- SOURCE DOCUMENT -
>>>
And then the final piece as to why I like to do this is because our audio editor, Dave Crosby,
got to have a bit of fun with the music as well.
Like there's a lot of really cool,
old nostalgic commercials.
And so we got to play with that sound.
And there's a really good part around the 11, 12 mark.
It's a bit of a haunting commercial.
So I would say to everyone,
stay tuned to listen to that.
It's really great.
Okay, yeah.
Okay, so as you mentioned, this is kind of an ongoing saga of what's happening with
Ontario Place here. So since we actually aired this, Cheryl, have there been any updates in this?
Ah, the saga of Ontario Place, it just never ends. So yeah, we last recorded this episode in May,
and there have been some things that have happened that have affected the future of Ontario Place.
In July, Toronto got a new mayor, Olivia Chow.
And Olivia Chow was against Ontario Place becoming this spa. So there's a thought that maybe there
would be a delay in the spa. But then in November, just recently, because the city is cash strapped,
it's kind of facing a $1.5 billion deficit. They made a deal with Ontario to take over two highways, which is going to save the city a lot of money.
Along with this deal, the city also accepted that the province can press ahead with the Ontario Place redevelopment.
So, in other words, even though Olivia Chow to this day says she wants Ontario Place to remain a park,
she said she's not going to stand in the way of the redevelopment from the province.
So it's kind of full steam ahead at this point.
And just this month, we saw some outcry after some trees got cut down, about 30 trees got cut down.
And in fact, in the end, about 850 trees are meant to be cut down in order to make way for this mega spa.
So many trees.
Yeah.
So maybe, yes, in fact, the mega spa will be in our future.
Well, Cheryl, thank you so much for coming in.
We will hand it over to you to take us to Ontario Place.
Let's go back.
Okay, it doesn't make a very good sound, but it's like, it's like, it's chained, it's locked.
It's got a wood, a wood door, like totally bolted shut.
And this like silo has some paint on it, but it's all chipping off now.
It just is like, it's like what you would think, like a zombie apocalypse where everyone has left.
Decibel producer Cheryl Sutherland is not on a movie set.
She's on the grounds of Ontario Place with the Globe's architecture critic, Alex Buzikovic.
Ontario Place is 155 acres on Toronto's waterfront.
And over the past decade, parts of it have fallen into disrepair.
And yet, once you're out on these islands, which sort of go out into the lake,
you're away from the city and you've got this experience of looking out across 100 kilometers of blue water,
and it's remarkable.
Even while there has been a political narrative
that the place is closed and that it's falling down,
people have been using it like crazy.
I mean, a million and a half people, I believe,
is the number who came through last year just to use the park.
In just the same way that people enjoy, you know,
seafront parks like Stanley Park in Vancouver,
it's really the same thing here.
The lake has this sort of gravity that pulls you towards it.
Ontario Place is mostly owned by the province of Ontario.
And since it was built 50 years ago,
it's gone through many identities.
A cultural centre, an adventure park for kids,
it's had a music venue, a water
park, and even a nightclub. In 2012, the province shut down most of the venues. They said attendance
was way down and that keeping it open was costing the province millions of dollars every year.
<<<
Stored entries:
>>>
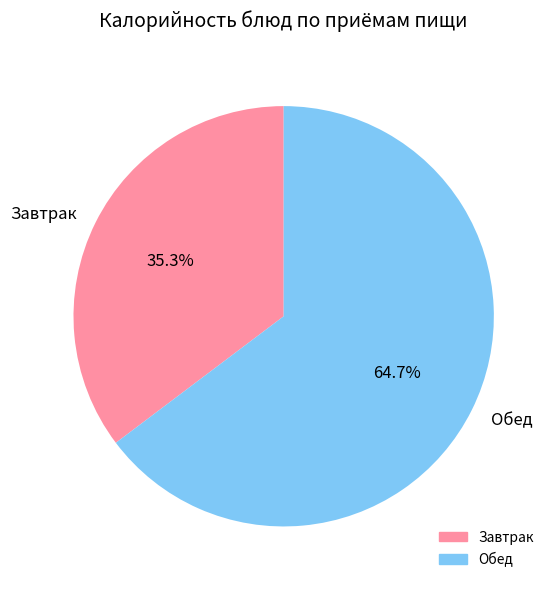

Which slice is the largest?

Обед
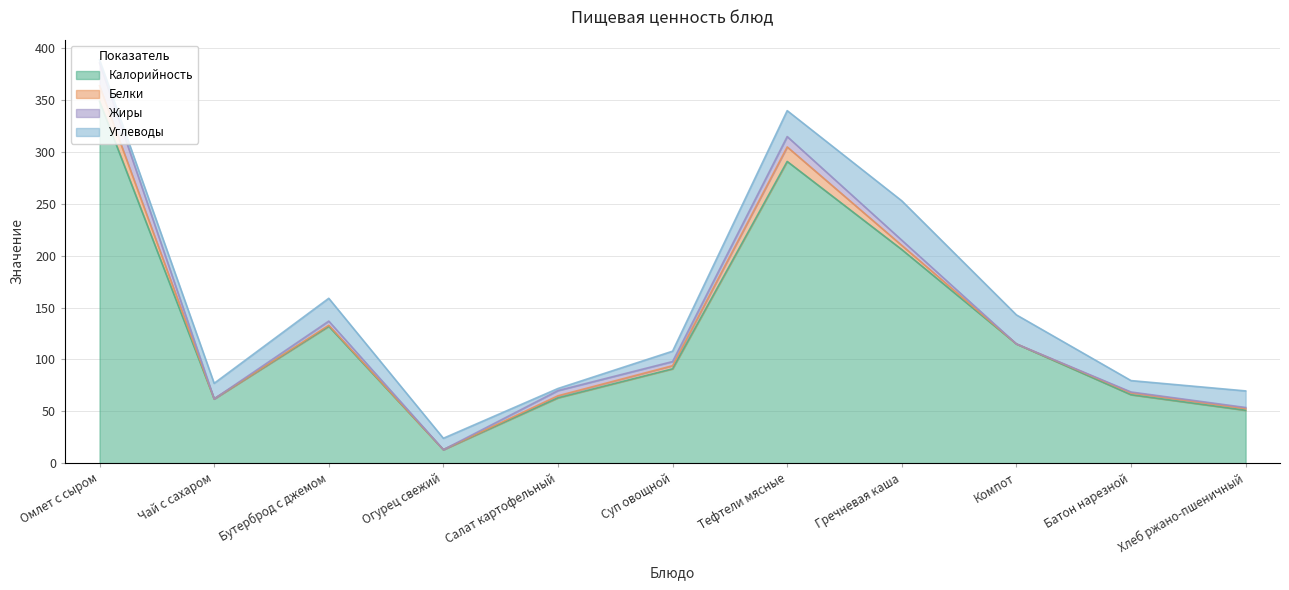

How many series are shown in this chart?

4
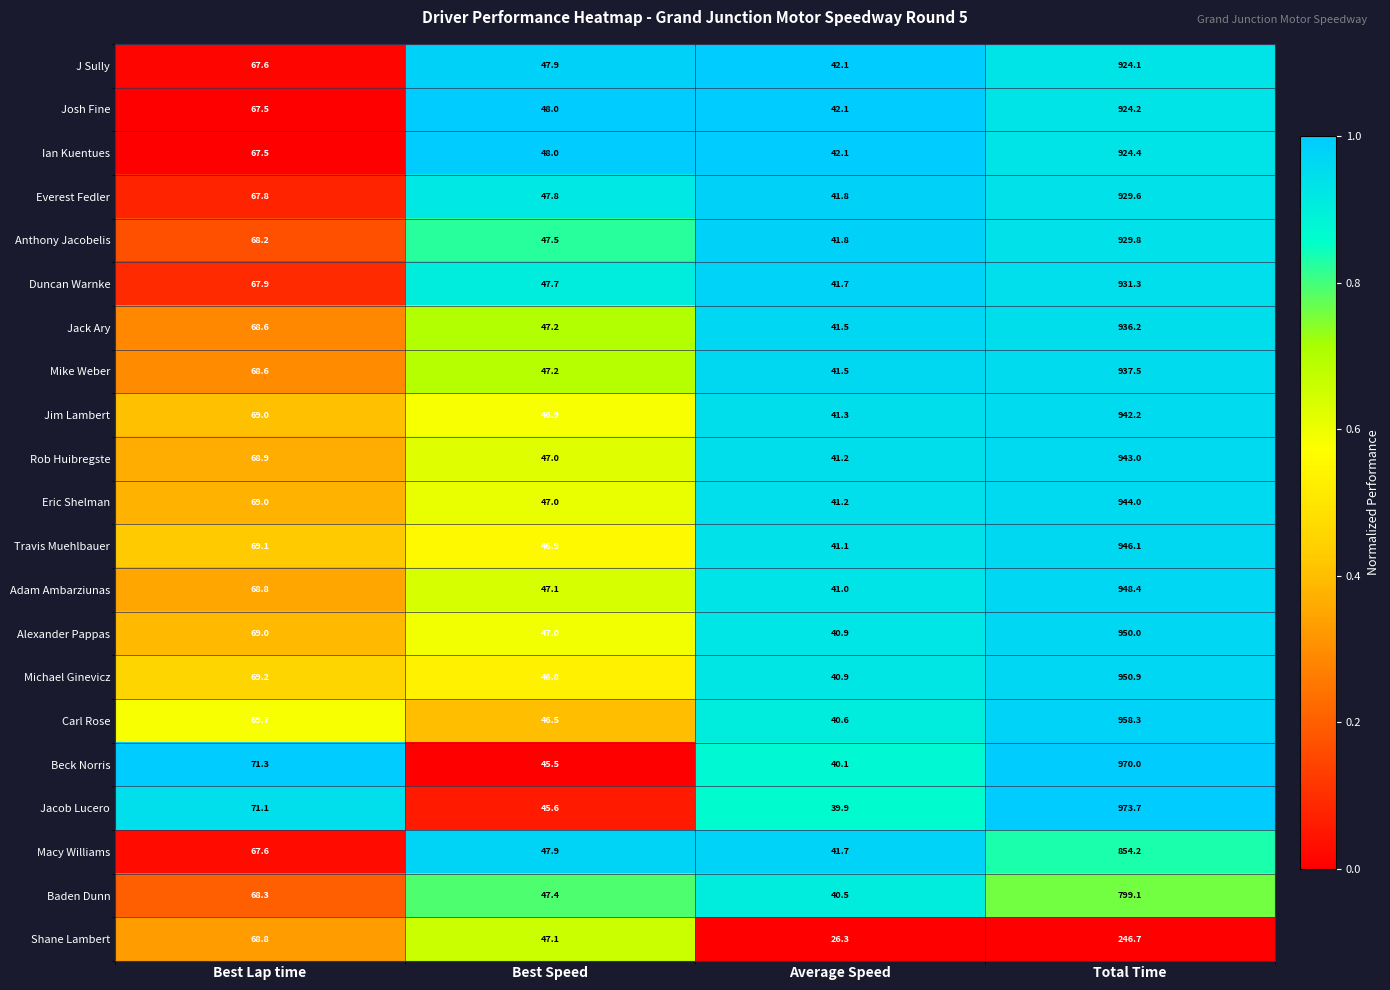

List the labels in order of Travis Muehlbauer value, largest first.

Total Time, Best Lap time, Best Speed, Average Speed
<<<
- ACTIVITY LIST -
A - Answer these questions using the Ontario Place transcript:
(i) Who became Toronto's mayor in July?
(ii) About how many trees are meant to be cut down in the end to make way for the mega spa?
(iii) In what year did the province shut down most of the venues at Ontario Place?
B - Pick up the Ontario Place transcript after its final sentence and carry it forward.

- ANSWER LIST -
A -
(i) Olivia Chow
(ii) About 850
(iii) 2012

B -
Now, Premier Doug Ford has plans to lease the public land to private companies,
with some contracts lasting up to 95 years.
And he isn't the only premier that's proposed big changes.
The process of how we got here to the current state of the Ontario place redevelopment
has been a long and complicated process. It started with the Liberal government under Kathleen Wynne
trying to figure out what to do with this place. And I think the basic misunderstanding that was
shared by that government and the current one is that it needs to be an attraction. There needs to
be something run by the private sector here that's going to generate revenue. And that is what led to the partial ruining of what was great about this place in the first place,
creating the log rides, creating the water slides, filling up what had been a park with all of this
stuff, with the idea of making some money. And this current government is wedded to that idea.
And I think it's a very strange idea because it's a park and nobody thinks about the
great provincial parks like Algonquin Park as needing to generate revenue. Nobody sees them as,
you know, as one cabinet minister put it, a drain on the public purse. You know, they're public
places and they serve a public purpose. And that's the sort of big misconception about this.
Today, Cheryl joins Alex as he takes us on a tour of the rundown, the revived, and the important history of Ontario Place.
And then we'll hear from Queen's Park reporter Jeff Gray about the new plans for the spot and why it's politically contentious.
I'm Maina Karaman-Wilms, and this is The Decibel from the Globe and Mail.
The rain just started. Thanks a lot, rain.
We'll manage. Being outside is part of the point of being here.
Yeah. When I was, I mean, I was born, should I age myself? Yes. I was born in 1984. So I remember coming here, you know, in the nineties, uh, when it was kind of like
the paddle boats and Nintendo exhibit or something. Right. Yeah.
What did it mean to you when you're, did you come here when you were a kid?
I came here a few times when I was a kid.
You know, growing up in Toronto and then in the suburbs, you know, we came to visit.
The key experience here being a kid was being close to the water and also of the children's village.
This incredible playground that was created in the 1970s by an English designer called Eric McMillan.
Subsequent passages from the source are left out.